Sql-server – SQL Server Service Account – Things to test post change (from Local System to Network Service)

sql serversql-server-2008-r2sql-server-2012

We needed to change the SQL Service Account for the SQL Server Database Engine & Agent Services from Local System as it has extensive predigests.

What are the things that we should do to test within the SQL Server database itself to ensure that there are no issues / permission problems with this change?

Note the service has been changed, and seems to be running fine Both Agent Services / SQL Server Engine.

The two versions we are implementing this in are SQL Server 2008 R2 and SQL Server 2012.

Best Answer

In Short: Everything and Anything. And Nothing.

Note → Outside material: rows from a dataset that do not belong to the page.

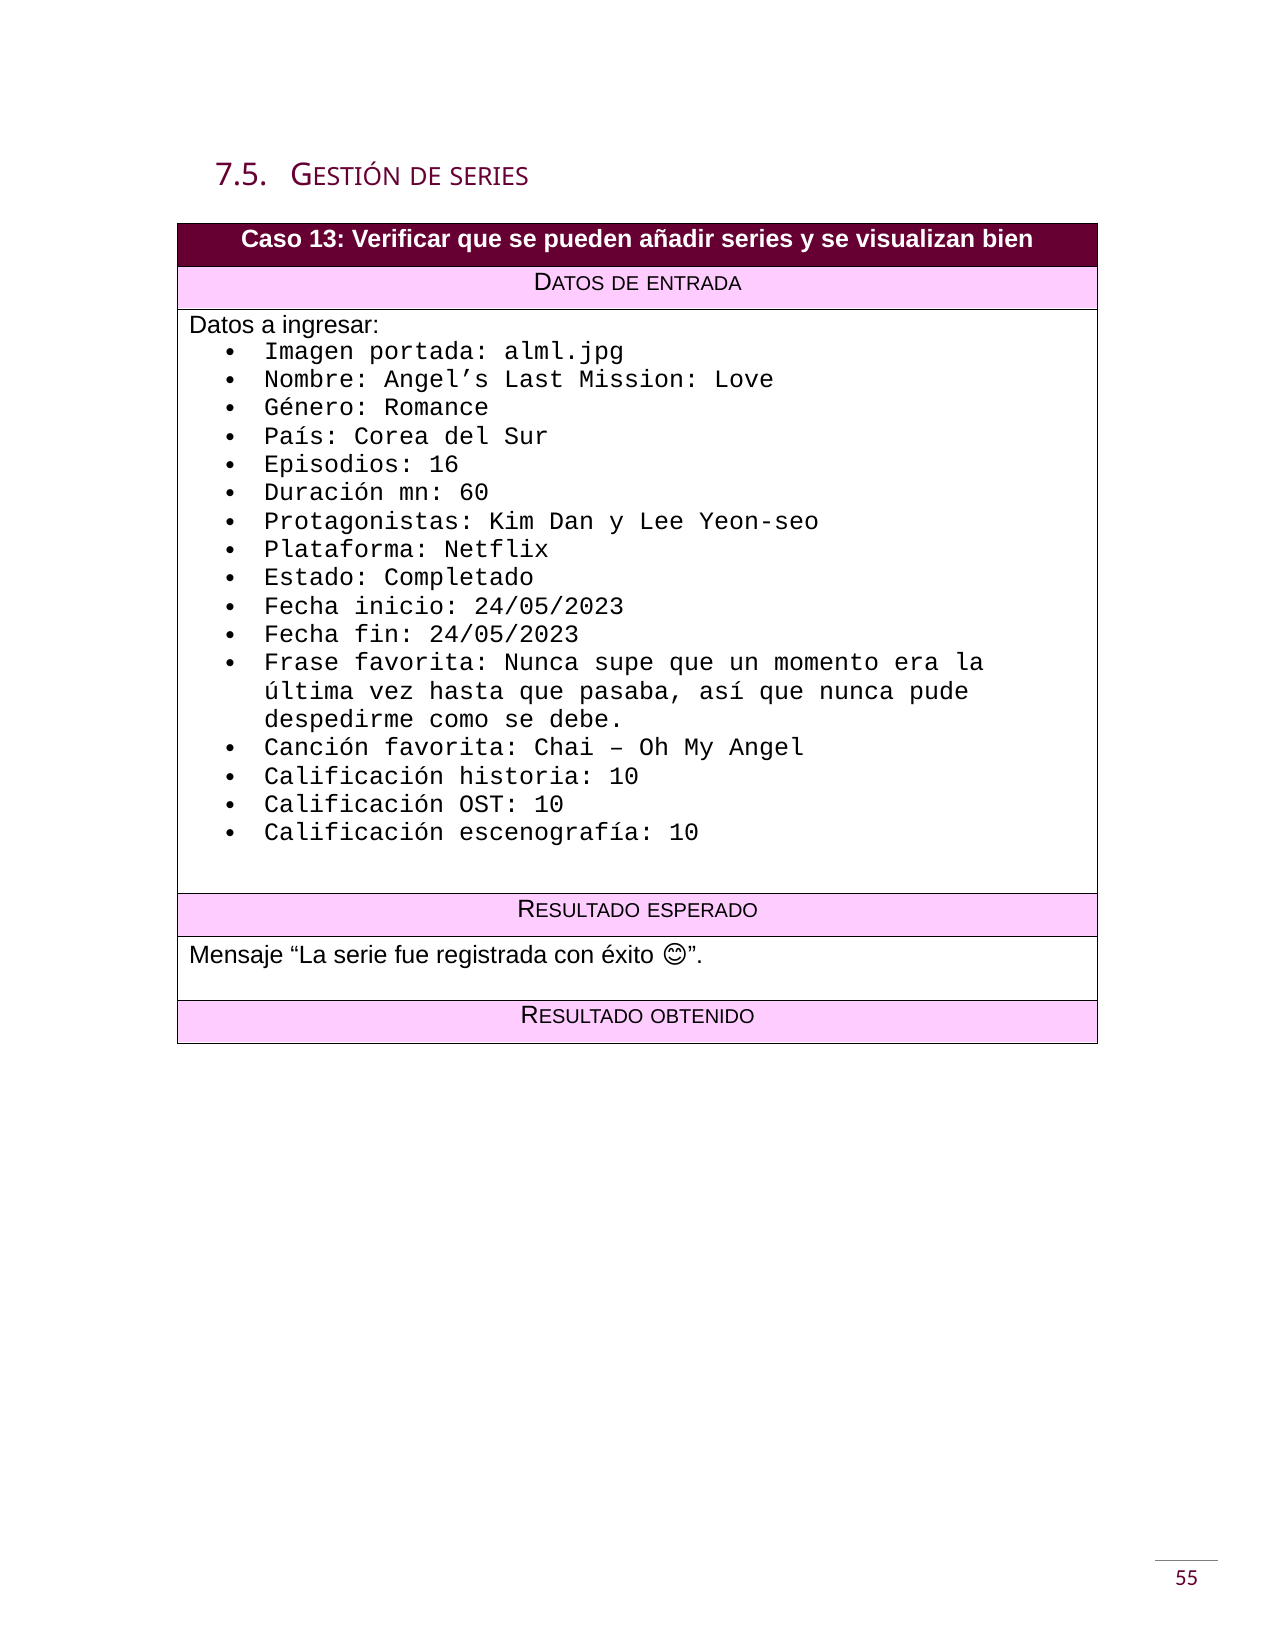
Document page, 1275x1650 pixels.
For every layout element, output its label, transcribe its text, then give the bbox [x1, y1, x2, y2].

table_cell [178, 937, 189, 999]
table_cell Datos de entrada [178, 267, 1097, 308]
table_cell Datos a ingresar: Imagen portada: alml.jpg Nombre: Angel’s Last Mission: Love Género: Romance País: Corea del Sur Episodios: 16 Duración mn: 60 Protagonistas: Kim Dan y Lee Yeon-seo Plataforma: Netflix Estado: Completado Fecha inicio: 24/05/2023 Fecha fin: 24/05/2023 Frase favorita: Nunca supe que un momento era la última vez hasta que pasaba, así que nunca pude despedirme como se debe. Canción favorita: Chai – Oh My Angel Calificación historia: 10 Calificación OST: 10 Calificación escenografía: 10 [178, 310, 226, 893]
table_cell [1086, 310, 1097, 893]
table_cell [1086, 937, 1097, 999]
table_cell Resultado obtenido [178, 1001, 1097, 1042]
subtitle Gestión de series [215, 152, 1098, 194]
table_cell Resultado esperado [178, 894, 1097, 936]
table_header Caso 13: Verificar que se pueden añadir series y se visualizan bien [178, 224, 1097, 266]
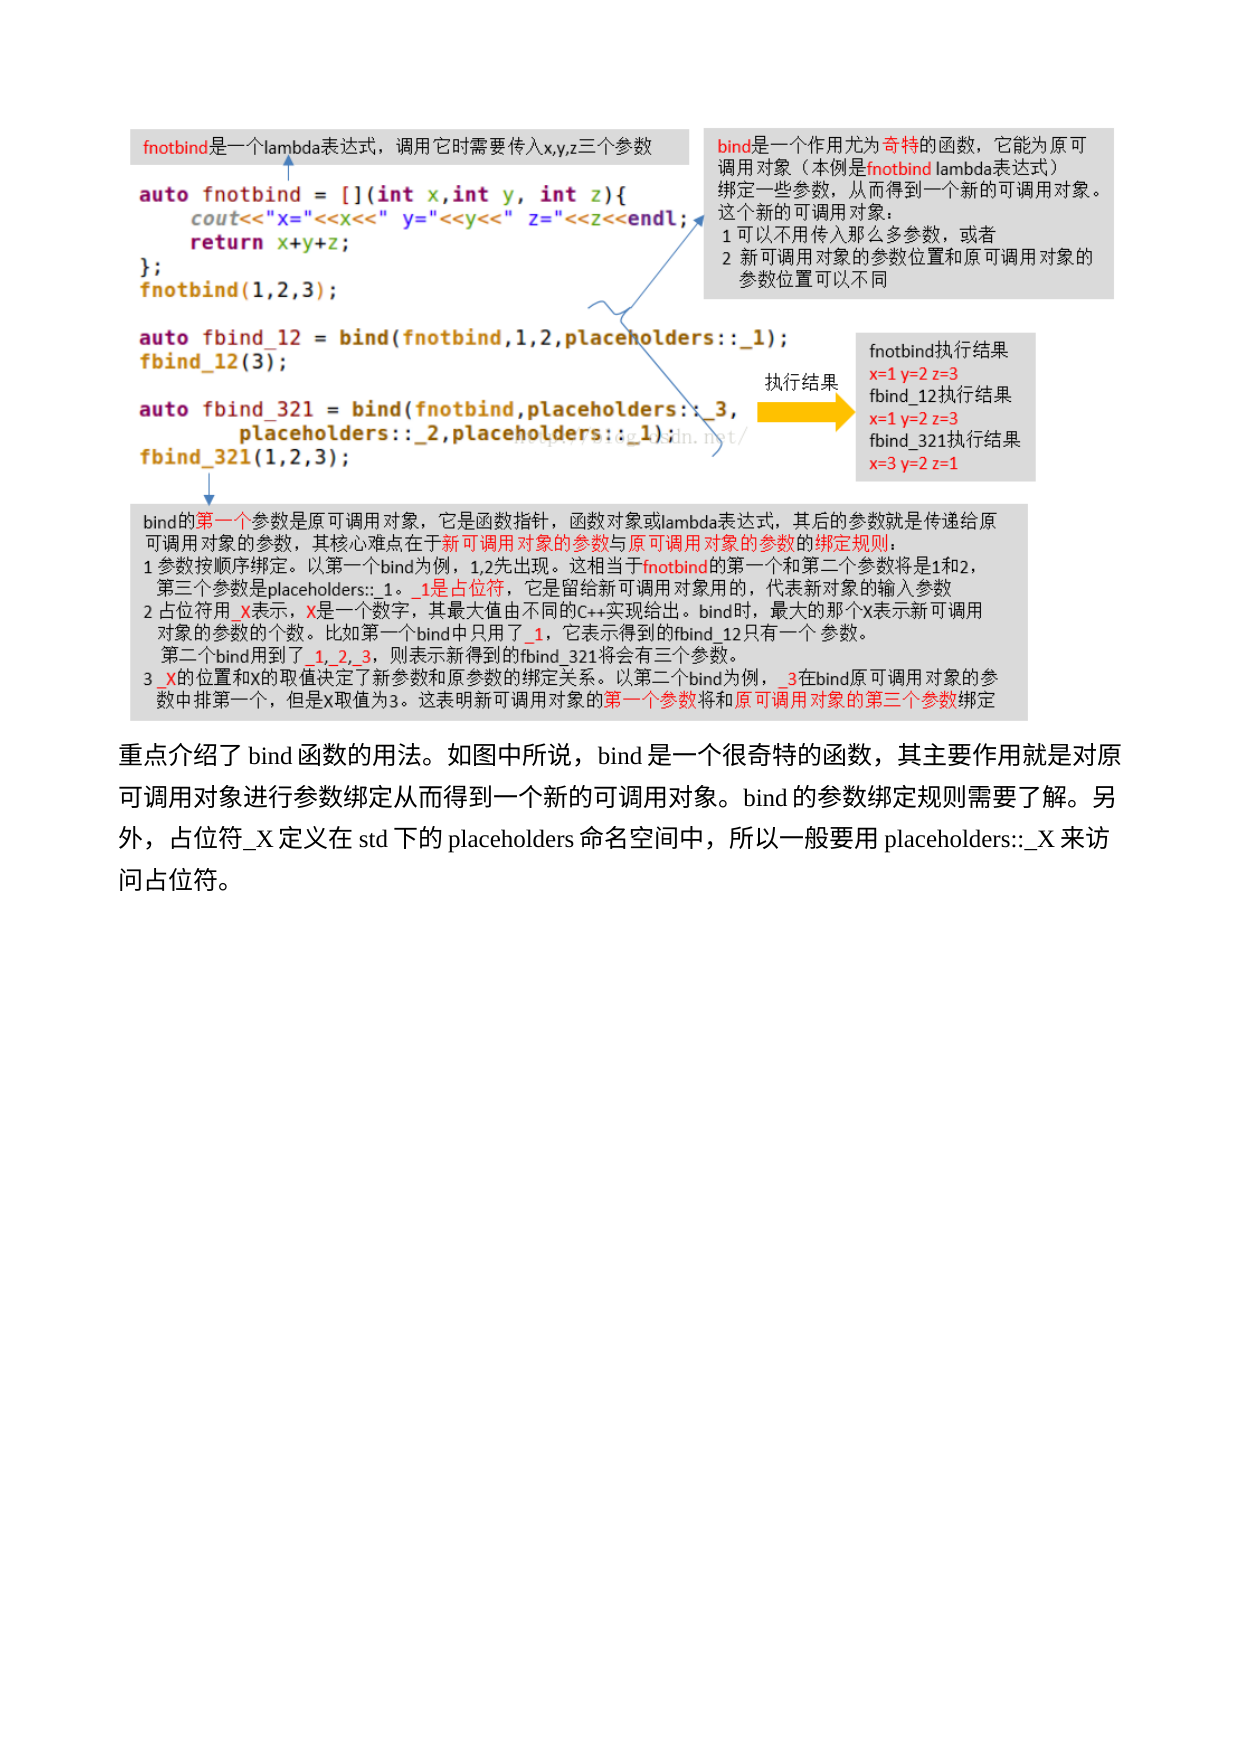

But seriously: A few thoughts about changing the SQL Server service account:

  1. ALWAYS use the SQL Server configuration manager. This tool is smart. It knows what permissions need to be assigned to the service account. And generally does it. If you change it from windows services control panel - GOOD LUCK.
  2. The service account is how SQL Server interacts locally and to the network. So moving from local system - you shouldn't care about breaking networked connections - since they wouldn't work anyway. But you would generally want to make sure things like "Will SQL Server start?" happen (that means it can at least read the drives that master/model/msdb/tempdb and the error logs are on). And that verifies the registry.
  3. If you assigned Perform Volume Maintenance Tasks to a SQL Server service account before - that will likely need to be assigned again.
  4. Generally this is a safe move. As long as you do it through the SQL Server configuration manager. Often we'll see folks do this through windows services control panel, something breaks, so they quickly grant their service account local admin rights - and "poof!" everything works.

In your particular case though - you are moving from one special privileged account to another. As you have seen - you were safe and things worked. I would also take this time to question the choice of the service account.

Are you on a domain? Why not use a domain user account per the best practices? The local accounts with special privileges are not the most secure or reliable service account choices. This article from Microsoft explains more there.